Estratto:

----------

Economia

Il Mef cede il 2% di Eni: da Poste a Fs, le altre liberalizzazioni in vista

di Redazione Economia

Se una quota fino al 49% di Ferrovie dello Stato e meno del 30% di Poste fosse messa sul mercato, lo Stato potrebbe raccogliere tra 4,7 e 6,7 miliardi di euro

Il governo Meloni fa cassa con le privatizzazioni: sul mercato il 2,8% di Eni. Operazione da 1,4 miliardi

Il Ministero dell'Economia e delle Finanze cede una quota di minoranza di Eni. Si inaugura così la stagione delle privatizzazioni delle aziende a controllo pubblico per fare cassa, con l'obiettivo di raccogliere circa 20 miliardi entro il 2026. Le prossime in lista? Poste e Ferrovie dello Stato.

Il piano di privatizzazioni del governo italiano doveva prendere piede in primavera, e così è stato. L'obiettivo è di effettuare, nei prossimi tre anni, dismissioni patrimoniali per un ammontare pari all'1% del PIL. "La mia idea è ridurre la presenza dello Stato dove non è necessaria e riaffermarla dove lo è," dichiarava la premier Giorgia Meloni qualche mese fa. "Questo riguarda il tema della riduzione di quote di partecipazione statale che non riduce il controllo pubblico, e questo potrebbe essere il caso di Poste, mentre penso ci sia la possibilità di fare entrare i privati in società dove c’è il totale controllo pubblico come in Ferrovie."

----------

Dati forniti:
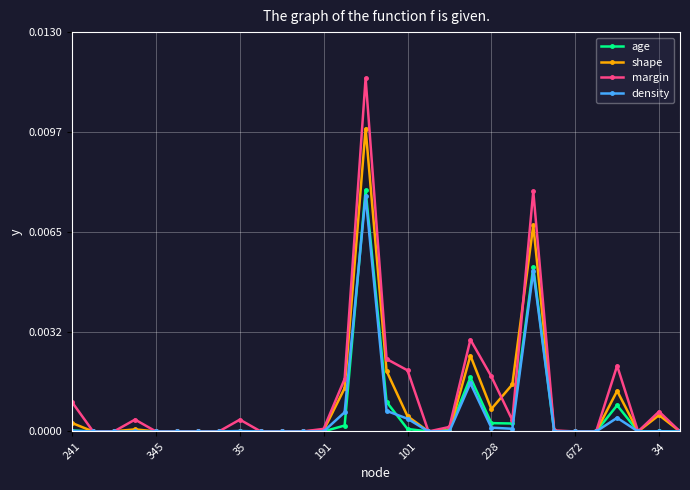

Which series has the largest range (max minus min)?

margin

----------

Esercizi da svolgere:
1. Riporta, per favore, il passo dell'estratto compreso tra "Il governo Meloni" e "Ferrovie dello Stato.", estremi inclusi.
2. Rispondi a queste domande sull'estratto:
(a) Quanto potrebbe raccogliere lo Stato mettendo sul mercato fino al 49% di Ferrovie dello Stato e meno del 30% di Poste?
(b) Quale somma si punta a raccogliere entro il 2026?
(c) In quanti anni sono previste dismissioni patrimoniali pari all'1% del PIL?
L'elenco è materiale a sé, distinto dall'estratto.

Risposte per esercizio:
1.
Il governo Meloni fa cassa con le privatizzazioni: sul mercato il 2,8% di Eni. Operazione da 1,4 miliardi

Il Ministero dell'Economia e delle Finanze cede una quota di minoranza di Eni. Si inaugura così la stagione delle privatizzazioni delle aziende a controllo pubblico per fare cassa, con l'obiettivo di raccogliere circa 20 miliardi entro il 2026. Le prossime in lista? Poste e Ferrovie dello Stato.

2.
(a) Tra 4,7 e 6,7 miliardi di euro.
(b) Circa 20 miliardi.
(c) Nei prossimi tre anni.